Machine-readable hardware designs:
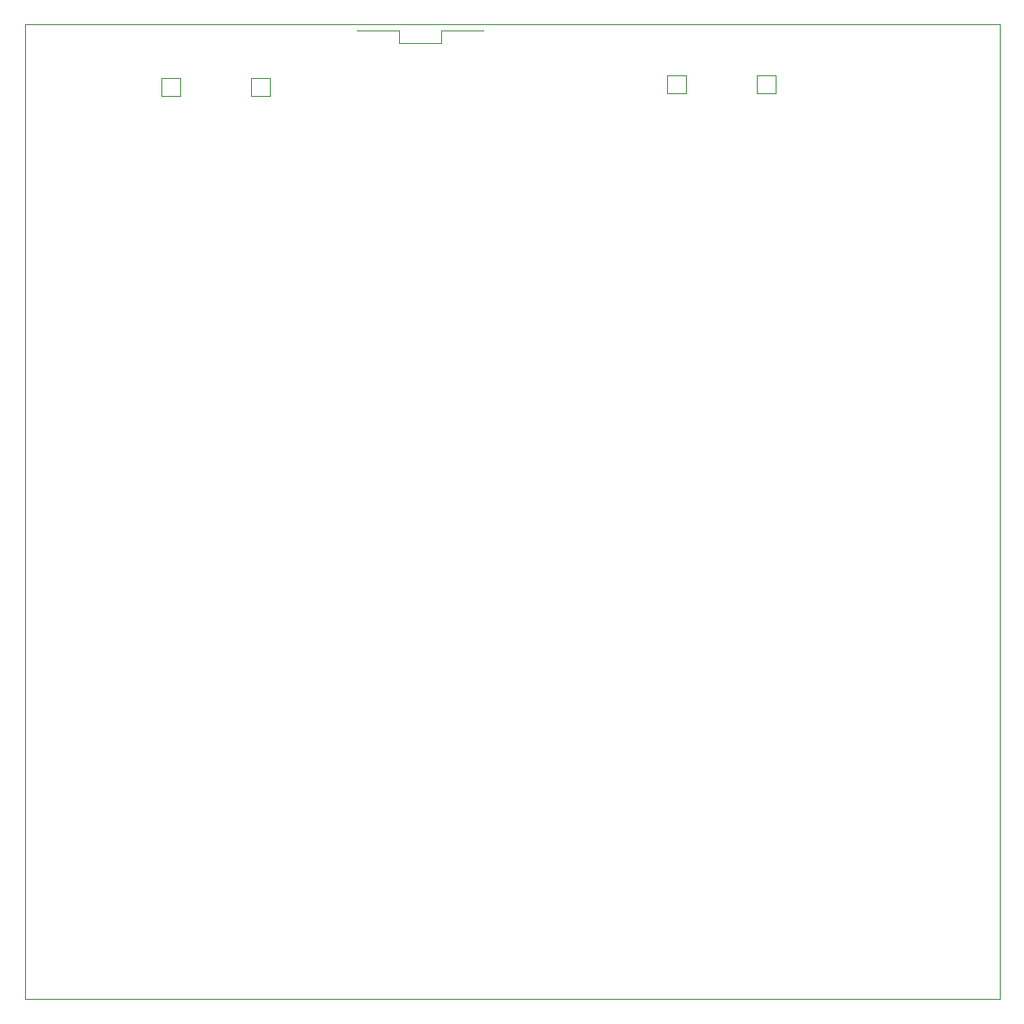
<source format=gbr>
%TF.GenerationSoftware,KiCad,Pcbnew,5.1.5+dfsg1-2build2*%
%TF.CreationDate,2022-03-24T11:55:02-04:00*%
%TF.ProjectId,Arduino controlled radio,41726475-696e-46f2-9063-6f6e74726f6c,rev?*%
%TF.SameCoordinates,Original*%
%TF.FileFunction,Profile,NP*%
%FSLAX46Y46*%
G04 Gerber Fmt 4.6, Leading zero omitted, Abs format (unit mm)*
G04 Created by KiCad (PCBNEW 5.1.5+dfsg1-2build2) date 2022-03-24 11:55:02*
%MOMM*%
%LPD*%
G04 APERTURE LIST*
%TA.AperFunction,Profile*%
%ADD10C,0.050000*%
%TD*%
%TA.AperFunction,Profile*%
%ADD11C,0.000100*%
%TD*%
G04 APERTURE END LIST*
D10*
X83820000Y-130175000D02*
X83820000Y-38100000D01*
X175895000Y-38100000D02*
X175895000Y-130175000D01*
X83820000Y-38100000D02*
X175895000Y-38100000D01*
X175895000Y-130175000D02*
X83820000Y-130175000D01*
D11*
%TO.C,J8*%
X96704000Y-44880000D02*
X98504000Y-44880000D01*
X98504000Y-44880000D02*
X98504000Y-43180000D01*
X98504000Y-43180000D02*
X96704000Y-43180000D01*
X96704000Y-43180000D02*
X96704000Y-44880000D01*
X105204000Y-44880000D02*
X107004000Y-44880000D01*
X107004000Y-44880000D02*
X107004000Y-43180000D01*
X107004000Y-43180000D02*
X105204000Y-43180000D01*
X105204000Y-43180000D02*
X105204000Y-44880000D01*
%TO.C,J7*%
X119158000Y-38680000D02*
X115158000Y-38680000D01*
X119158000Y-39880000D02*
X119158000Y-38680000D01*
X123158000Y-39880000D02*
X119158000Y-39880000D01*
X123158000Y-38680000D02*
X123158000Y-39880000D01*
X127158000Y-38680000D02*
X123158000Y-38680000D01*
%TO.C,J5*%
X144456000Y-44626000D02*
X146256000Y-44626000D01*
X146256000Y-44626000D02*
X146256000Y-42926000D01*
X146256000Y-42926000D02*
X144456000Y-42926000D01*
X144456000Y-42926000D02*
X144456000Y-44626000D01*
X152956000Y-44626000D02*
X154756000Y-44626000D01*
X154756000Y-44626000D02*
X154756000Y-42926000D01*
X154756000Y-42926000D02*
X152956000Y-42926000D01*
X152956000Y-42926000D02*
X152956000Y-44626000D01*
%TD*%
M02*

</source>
---
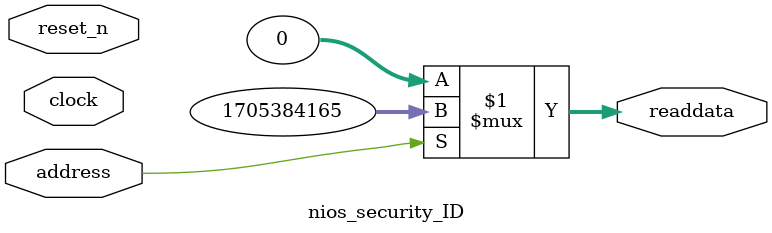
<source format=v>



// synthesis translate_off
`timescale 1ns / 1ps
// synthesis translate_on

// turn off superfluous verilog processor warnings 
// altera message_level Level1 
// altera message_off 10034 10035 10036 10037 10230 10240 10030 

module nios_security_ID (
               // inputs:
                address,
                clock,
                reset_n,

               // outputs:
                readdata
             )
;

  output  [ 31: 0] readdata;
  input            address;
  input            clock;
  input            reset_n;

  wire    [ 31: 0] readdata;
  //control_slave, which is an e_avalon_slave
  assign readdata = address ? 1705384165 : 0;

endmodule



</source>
...
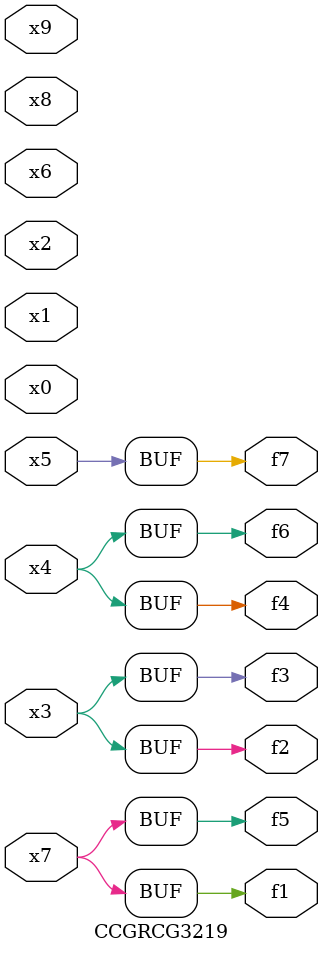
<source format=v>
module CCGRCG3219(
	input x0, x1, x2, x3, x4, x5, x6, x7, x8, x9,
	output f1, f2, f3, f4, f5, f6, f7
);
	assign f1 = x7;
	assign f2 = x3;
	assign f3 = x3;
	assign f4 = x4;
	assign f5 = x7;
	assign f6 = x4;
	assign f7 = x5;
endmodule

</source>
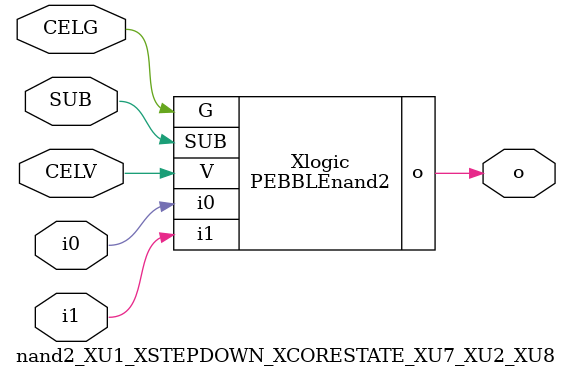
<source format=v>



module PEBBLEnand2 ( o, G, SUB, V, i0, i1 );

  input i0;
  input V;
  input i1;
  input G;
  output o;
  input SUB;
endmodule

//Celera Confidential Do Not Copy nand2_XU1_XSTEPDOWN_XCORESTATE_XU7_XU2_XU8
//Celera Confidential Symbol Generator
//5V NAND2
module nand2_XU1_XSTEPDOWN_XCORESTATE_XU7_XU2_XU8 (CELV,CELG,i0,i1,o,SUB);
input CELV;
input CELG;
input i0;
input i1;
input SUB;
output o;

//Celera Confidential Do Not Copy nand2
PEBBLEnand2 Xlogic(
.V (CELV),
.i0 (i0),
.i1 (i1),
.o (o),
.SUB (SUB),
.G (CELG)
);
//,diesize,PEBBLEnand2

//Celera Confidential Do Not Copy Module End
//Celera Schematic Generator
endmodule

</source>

**ABOUT THIS EXERCISE**
Copy out all lines above holding "Generator".

**EXPECTED ANSWER**
//Celera Confidential Symbol Generator
//Celera Schematic Generator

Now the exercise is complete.